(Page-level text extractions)
--

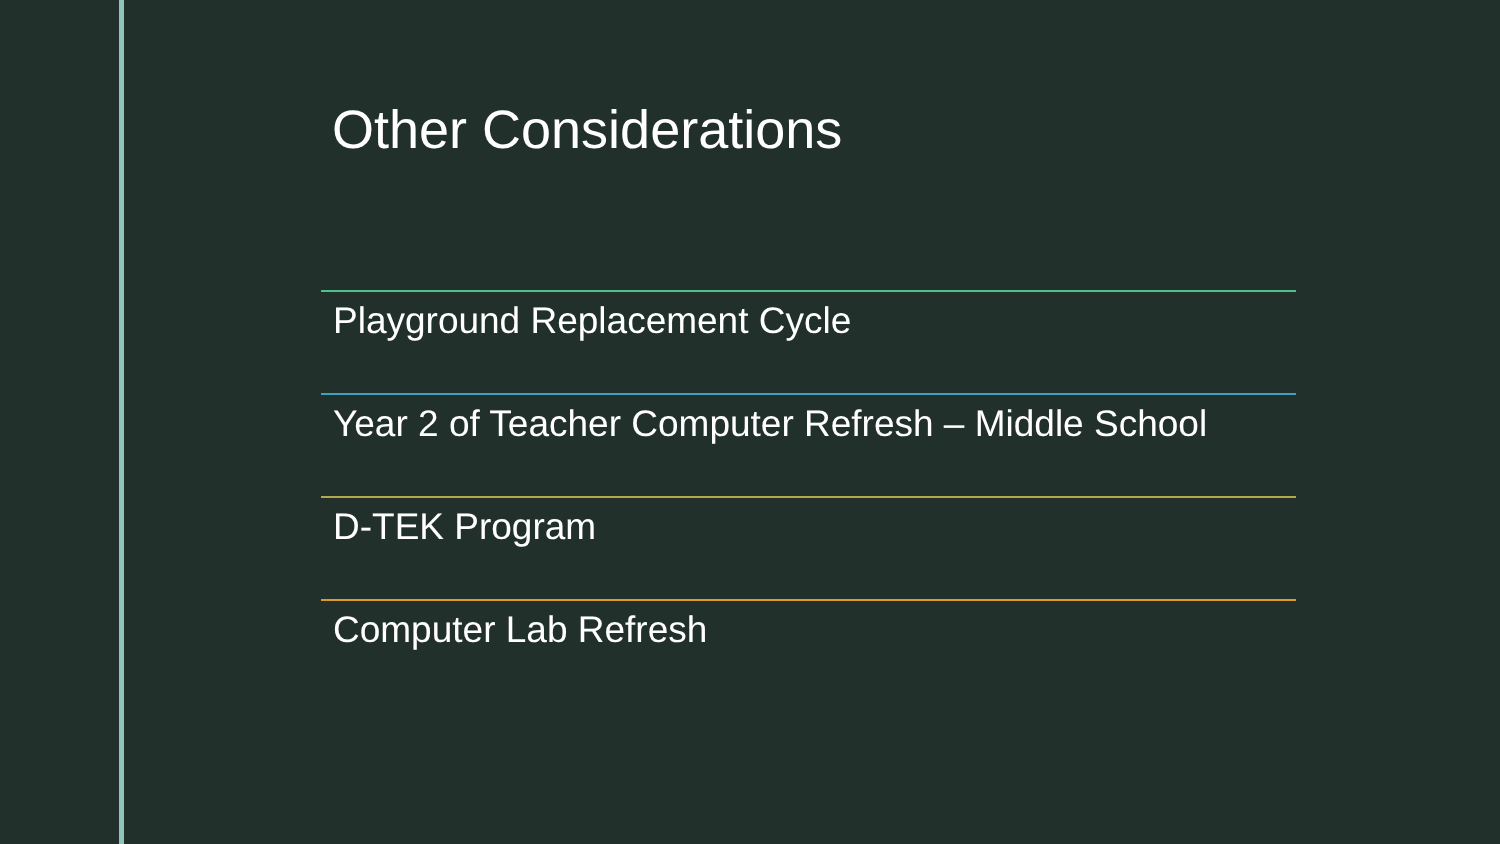Other Considerations
Playground Replacement Cycle
Year 2 of Teacher Computer Refresh – Middle School
D-TEK Program
Computer Lab Refresh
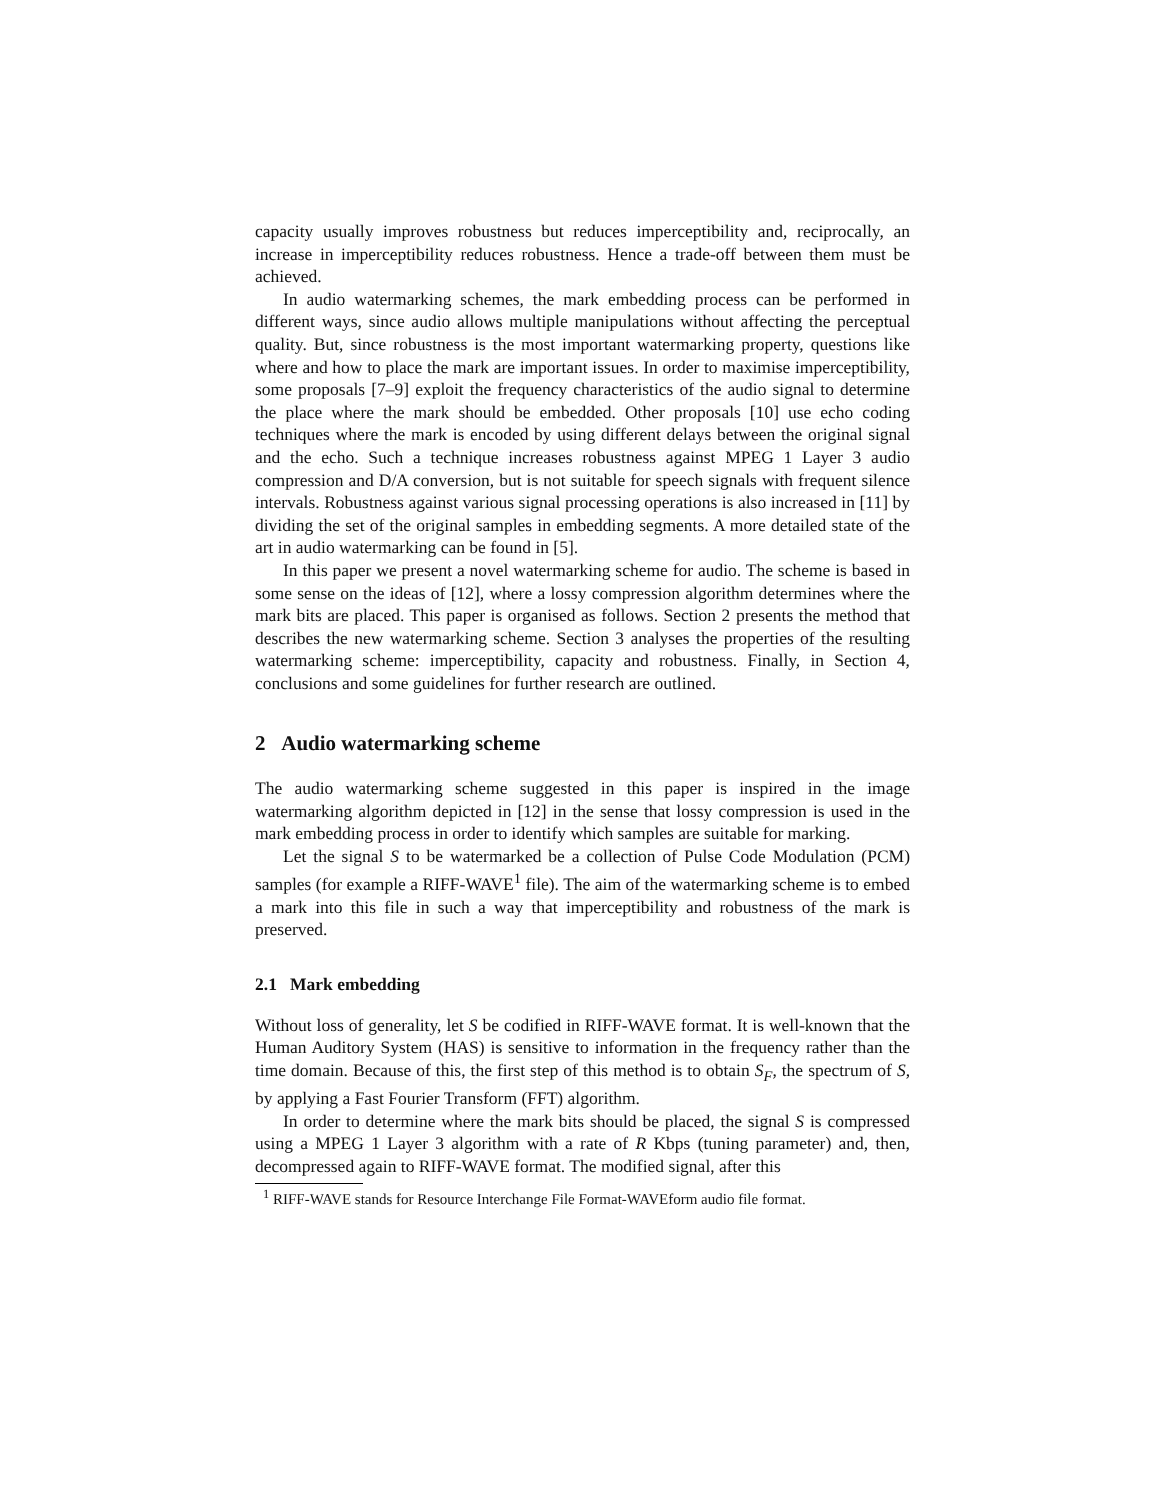capacity usually improves robustness but reduces imperceptibility and, reciprocally, an increase in imperceptibility reduces robustness. Hence a trade-off between them must be achieved.
In audio watermarking schemes, the mark embedding process can be performed in different ways, since audio allows multiple manipulations without affecting the perceptual quality. But, since robustness is the most important watermarking property, questions like where and how to place the mark are important issues. In order to maximise imperceptibility, some proposals [7–9] exploit the frequency characteristics of the audio signal to determine the place where the mark should be embedded. Other proposals [10] use echo coding techniques where the mark is encoded by using different delays between the original signal and the echo. Such a technique increases robustness against MPEG 1 Layer 3 audio compression and D/A conversion, but is not suitable for speech signals with frequent silence intervals. Robustness against various signal processing operations is also increased in [11] by dividing the set of the original samples in embedding segments. A more detailed state of the art in audio watermarking can be found in [5].
In this paper we present a novel watermarking scheme for audio. The scheme is based in some sense on the ideas of [12], where a lossy compression algorithm determines where the mark bits are placed. This paper is organised as follows. Section 2 presents the method that describes the new watermarking scheme. Section 3 analyses the properties of the resulting watermarking scheme: imperceptibility, capacity and robustness. Finally, in Section 4, conclusions and some guidelines for further research are outlined.
2 Audio watermarking scheme
The audio watermarking scheme suggested in this paper is inspired in the image watermarking algorithm depicted in [12] in the sense that lossy compression is used in the mark embedding process in order to identify which samples are suitable for marking.
Let the signal S to be watermarked be a collection of Pulse Code Modulation (PCM) samples (for example a RIFF-WAVE<sup>1</sup> file). The aim of the watermarking scheme is to embed a mark into this file in such a way that imperceptibility and robustness of the mark is preserved.
2.1 Mark embedding
Without loss of generality, let S be codified in RIFF-WAVE format. It is well-known that the Human Auditory System (HAS) is sensitive to information in the frequency rather than the time domain. Because of this, the first step of this method is to obtain S<sub>F</sub>, the spectrum of S, by applying a Fast Fourier Transform (FFT) algorithm.
In order to determine where the mark bits should be placed, the signal S is compressed using a MPEG 1 Layer 3 algorithm with a rate of R Kbps (tuning parameter) and, then, decompressed again to RIFF-WAVE format. The modified signal, after this
<sup>1</sup> RIFF-WAVE stands for Resource Interchange File Format-WAVEform audio file format.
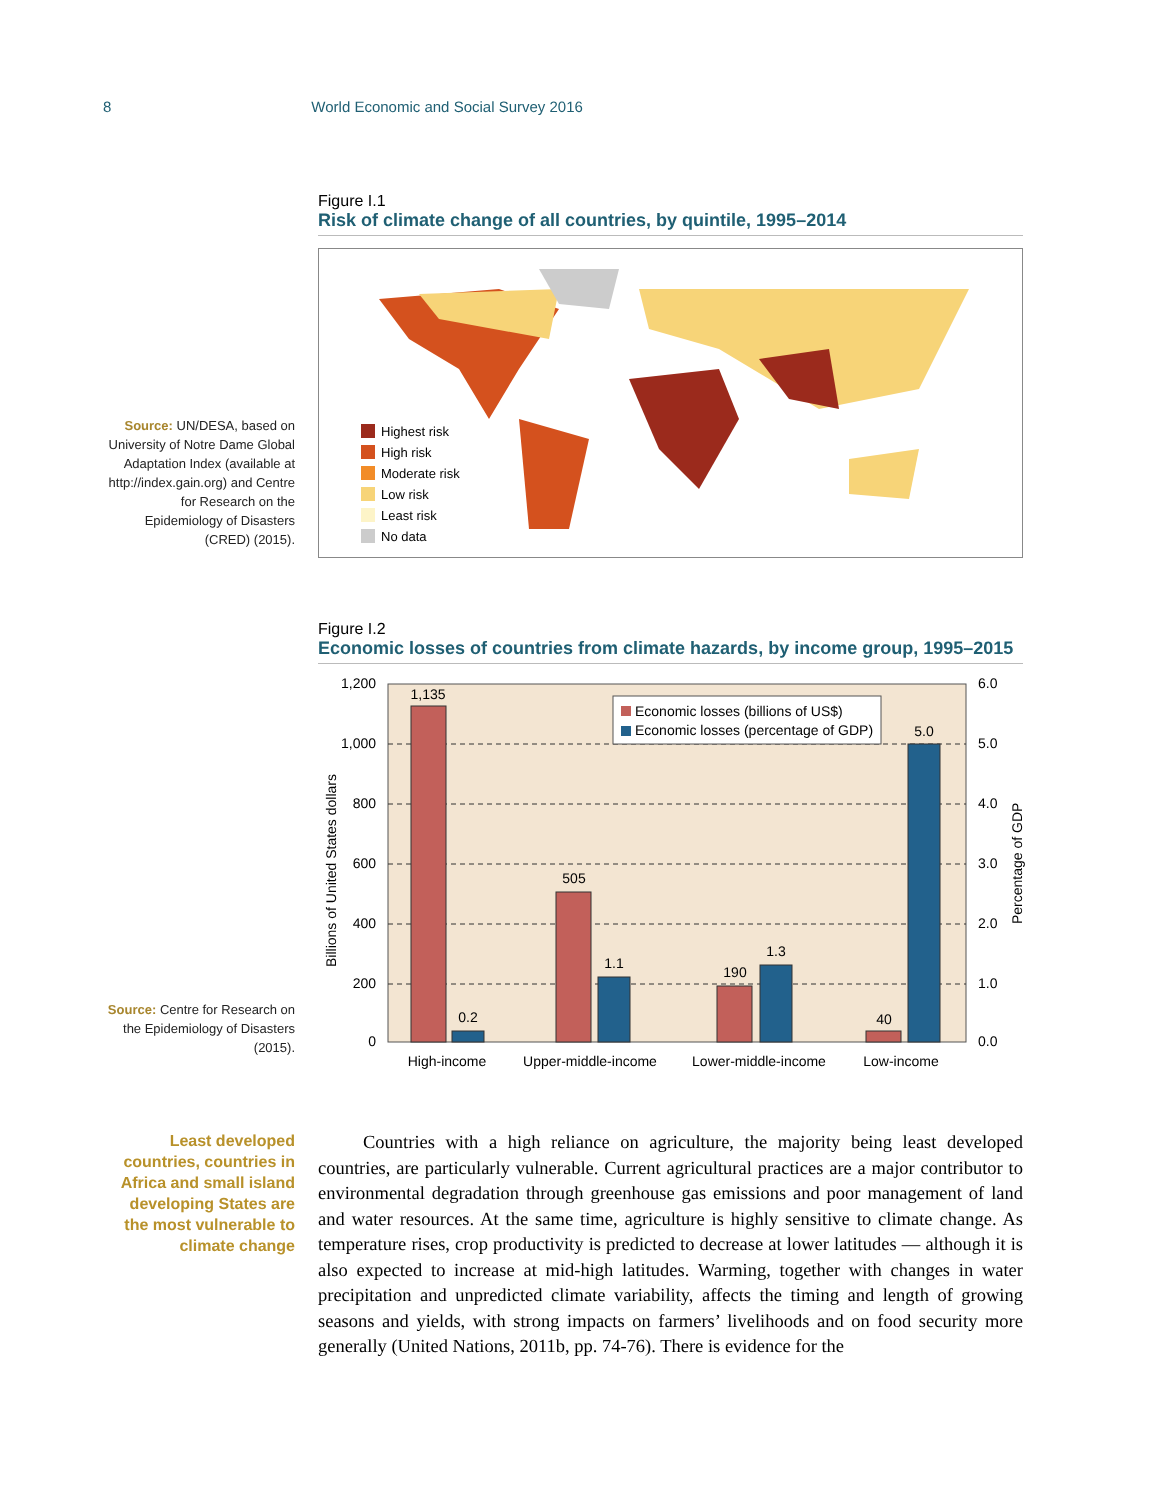8 World Economic and Social Survey 2016
Figure I.1
Risk of climate change of all countries, by quintile, 1995–2014
Highest risk
High risk
Moderate risk
Low risk
Least risk
No data
Source: UN/DESA, based on University of Notre Dame Global Adaptation Index (available at http://index.gain.org) and Centre for Research on the Epidemiology of Disasters (CRED) (2015).
Figure I.2
Economic losses of countries from climate hazards, by income group, 1995–2015
1,200
1,000
800
600
400
200
0
6.0
5.0
4.0
3.0
2.0
1.0
0.0
1,135
0.2
505
1.1
190
1.3
40
5.0
High-income
Upper-middle-income
Lower-middle-income
Low-income
Economic losses (billions of US$)
Economic losses (percentage of GDP)
Billions of United States dollars
Percentage of GDP
Source: Centre for Research on the Epidemiology of Disasters (2015).
Least developed countries, countries in Africa and small island developing States are the most vulnerable to climate change
Countries with a high reliance on agriculture, the majority being least developed countries, are particularly vulnerable. Current agricultural practices are a major contributor to environmental degradation through greenhouse gas emissions and poor management of land and water resources. At the same time, agriculture is highly sensitive to climate change. As temperature rises, crop productivity is predicted to decrease at lower latitudes — although it is also expected to increase at mid-high latitudes. Warming, together with changes in water precipitation and unpredicted climate variability, affects the timing and length of growing seasons and yields, with strong impacts on farmers’ livelihoods and on food security more generally (United Nations, 2011b, pp. 74-76). There is evidence for the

--

Task prompt:
Your response should be made up of the lines in the data that contain the word "income".

Finished exercise:
Economic losses of countries from climate hazards, by income group, 1995–2015
High-income
Upper-middle-income
Lower-middle-income
Low-income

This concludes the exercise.